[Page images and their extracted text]
- - - - - - -

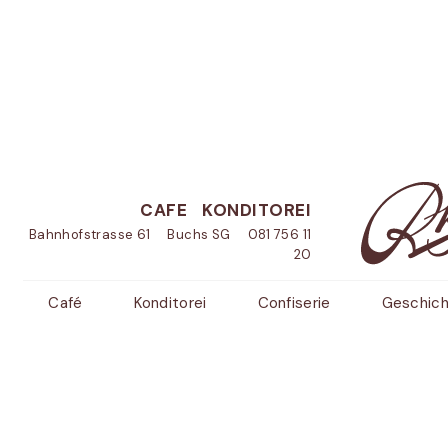
CAFE
KONDITOREI
Bahnhofstrasse 61 Buchs SG
081 756 11
20
Café
Konditorei
Confiserie
Geschic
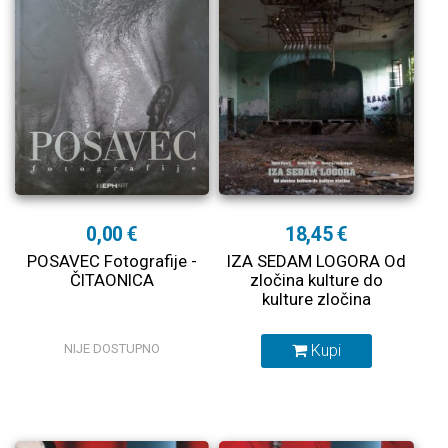
0,00 €
18,45 €
POSAVEC Fotografije -
IZA SEDAM LOGORA Od
ČITAONICA
zločina kulture do
kulture zločina
NIJE DOSTUPNO
Kupi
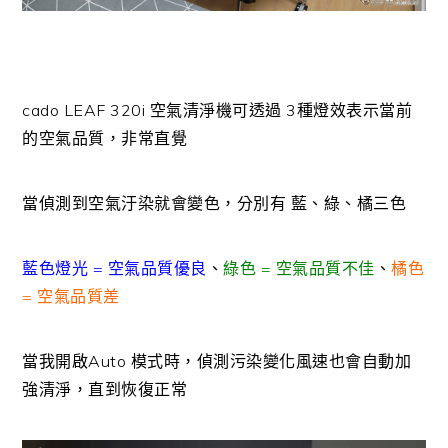
cado LEAF 320i 空氣清淨機可透過 3種燈效表示當前
的空氣品質，非常直覺
當偵測到空氣汙染就會變色，分別有 藍、綠、橘三色
藍色燈光 = 空氣品質優良
、
綠色 = 空氣品質不佳
、
橘色
= 空氣品質差
當我開啟Auto 模式時，偵測污染變化風速也會自動加
強清淨，直到恢復正常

- - - - - - -

Brief
Write out the text of all the rows again with "Confiserie" swapped for "Bäckerei", keeping everything else the same. Leave the pictures out.

Reply to the exercise
CAFE
KONDITOREI
Bahnhofstrasse 61 Buchs SG
081 756 11
20
Café
Konditorei
Bäckerei
Geschic
0,00 €
18,45 €
POSAVEC Fotografije -
IZA SEDAM LOGORA Od
ČITAONICA
zločina kulture do
kulture zločina
NIJE DOSTUPNO
Kupi
cado LEAF 320i 空氣清淨機可透過 3種燈效表示當前
的空氣品質，非常直覺
當偵測到空氣汙染就會變色，分別有 藍、綠、橘三色
藍色燈光 = 空氣品質優良
、
綠色 = 空氣品質不佳
、
橘色
= 空氣品質差
當我開啟Auto 模式時，偵測污染變化風速也會自動加
強清淨，直到恢復正常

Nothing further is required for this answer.